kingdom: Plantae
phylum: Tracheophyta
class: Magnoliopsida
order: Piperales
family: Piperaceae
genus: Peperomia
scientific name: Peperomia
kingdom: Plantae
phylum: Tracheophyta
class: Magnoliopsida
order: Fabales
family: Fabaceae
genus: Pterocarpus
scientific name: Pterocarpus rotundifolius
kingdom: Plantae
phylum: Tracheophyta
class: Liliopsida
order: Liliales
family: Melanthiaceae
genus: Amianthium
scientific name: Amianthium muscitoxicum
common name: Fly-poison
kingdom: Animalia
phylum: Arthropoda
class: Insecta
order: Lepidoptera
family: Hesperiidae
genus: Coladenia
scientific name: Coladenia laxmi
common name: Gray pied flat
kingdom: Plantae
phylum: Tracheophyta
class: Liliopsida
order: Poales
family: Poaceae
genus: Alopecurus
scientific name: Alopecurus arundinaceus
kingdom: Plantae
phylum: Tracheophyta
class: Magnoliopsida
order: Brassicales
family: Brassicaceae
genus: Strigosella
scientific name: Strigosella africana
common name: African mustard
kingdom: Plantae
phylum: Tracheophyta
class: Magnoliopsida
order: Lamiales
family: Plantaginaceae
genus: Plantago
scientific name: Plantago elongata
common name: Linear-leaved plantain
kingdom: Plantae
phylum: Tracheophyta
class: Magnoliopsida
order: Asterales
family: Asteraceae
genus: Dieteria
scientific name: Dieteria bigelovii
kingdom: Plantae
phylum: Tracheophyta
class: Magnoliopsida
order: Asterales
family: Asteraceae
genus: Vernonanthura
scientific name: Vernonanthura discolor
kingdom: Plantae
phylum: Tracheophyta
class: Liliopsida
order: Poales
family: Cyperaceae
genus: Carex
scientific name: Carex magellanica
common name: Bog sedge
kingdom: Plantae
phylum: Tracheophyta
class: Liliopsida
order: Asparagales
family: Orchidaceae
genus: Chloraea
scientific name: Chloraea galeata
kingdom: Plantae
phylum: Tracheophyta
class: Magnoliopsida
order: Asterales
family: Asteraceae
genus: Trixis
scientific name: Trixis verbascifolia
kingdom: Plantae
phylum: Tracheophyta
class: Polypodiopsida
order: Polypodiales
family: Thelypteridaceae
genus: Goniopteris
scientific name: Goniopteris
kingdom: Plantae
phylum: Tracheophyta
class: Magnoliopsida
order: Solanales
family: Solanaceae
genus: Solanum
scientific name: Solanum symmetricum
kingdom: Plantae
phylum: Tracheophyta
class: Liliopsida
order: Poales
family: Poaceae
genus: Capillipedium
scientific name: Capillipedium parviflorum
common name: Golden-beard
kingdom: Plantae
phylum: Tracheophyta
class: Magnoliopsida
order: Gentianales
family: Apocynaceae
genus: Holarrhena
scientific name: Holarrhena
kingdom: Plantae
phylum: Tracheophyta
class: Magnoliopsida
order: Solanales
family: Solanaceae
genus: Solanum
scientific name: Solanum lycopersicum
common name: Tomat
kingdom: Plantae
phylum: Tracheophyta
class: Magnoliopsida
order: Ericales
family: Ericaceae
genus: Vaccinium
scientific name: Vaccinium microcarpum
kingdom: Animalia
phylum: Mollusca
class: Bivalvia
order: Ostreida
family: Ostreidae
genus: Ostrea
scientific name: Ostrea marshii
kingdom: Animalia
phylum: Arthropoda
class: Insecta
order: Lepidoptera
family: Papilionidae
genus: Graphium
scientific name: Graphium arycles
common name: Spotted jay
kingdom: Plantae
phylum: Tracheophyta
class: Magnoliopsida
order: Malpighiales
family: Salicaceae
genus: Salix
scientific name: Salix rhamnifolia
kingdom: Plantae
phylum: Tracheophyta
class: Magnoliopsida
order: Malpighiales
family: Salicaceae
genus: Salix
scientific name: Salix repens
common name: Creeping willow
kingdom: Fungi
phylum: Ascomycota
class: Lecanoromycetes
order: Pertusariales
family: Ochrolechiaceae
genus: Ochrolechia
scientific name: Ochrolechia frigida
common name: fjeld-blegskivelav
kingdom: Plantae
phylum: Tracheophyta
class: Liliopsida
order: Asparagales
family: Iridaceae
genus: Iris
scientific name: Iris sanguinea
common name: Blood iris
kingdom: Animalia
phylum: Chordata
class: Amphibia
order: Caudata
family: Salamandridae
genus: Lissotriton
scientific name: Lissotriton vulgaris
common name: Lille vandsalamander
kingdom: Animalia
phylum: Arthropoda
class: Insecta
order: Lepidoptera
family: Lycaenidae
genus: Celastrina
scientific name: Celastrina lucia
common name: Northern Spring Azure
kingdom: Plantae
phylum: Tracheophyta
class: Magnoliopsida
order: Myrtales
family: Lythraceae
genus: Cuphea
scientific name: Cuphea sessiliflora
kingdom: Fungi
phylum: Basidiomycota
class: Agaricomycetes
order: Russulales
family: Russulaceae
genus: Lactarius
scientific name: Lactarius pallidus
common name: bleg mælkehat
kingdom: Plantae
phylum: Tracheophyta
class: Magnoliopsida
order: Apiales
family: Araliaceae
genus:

▬▬▬

- _YOUR GOAL_: Rewrite the lines from the one with "family: Ochrolechiaceae" through the end of the records, replacing "common name" with "vernacular name" and changing nothing else. Give only those lines.

- _ANSWER IN FULL_:
family: Ochrolechiaceae
genus: Ochrolechia
scientific name: Ochrolechia frigida
vernacular name: fjeld-blegskivelav
kingdom: Plantae
phylum: Tracheophyta
class: Liliopsida
order: Asparagales
family: Iridaceae
genus: Iris
scientific name: Iris sanguinea
vernacular name: Blood iris
kingdom: Animalia
phylum: Chordata
class: Amphibia
order: Caudata
family: Salamandridae
genus: Lissotriton
scientific name: Lissotriton vulgaris
vernacular name: Lille vandsalamander
kingdom: Animalia
phylum: Arthropoda
class: Insecta
order: Lepidoptera
family: Lycaenidae
genus: Celastrina
scientific name: Celastrina lucia
vernacular name: Northern Spring Azure
kingdom: Plantae
phylum: Tracheophyta
class: Magnoliopsida
order: Myrtales
family: Lythraceae
genus: Cuphea
scientific name: Cuphea sessiliflora
kingdom: Fungi
phylum: Basidiomycota
class: Agaricomycetes
order: Russulales
family: Russulaceae
genus: Lactarius
scientific name: Lactarius pallidus
vernacular name: bleg mælkehat
kingdom: Plantae
phylum: Tracheophyta
class: Magnoliopsida
order: Apiales
family: Araliaceae
genus:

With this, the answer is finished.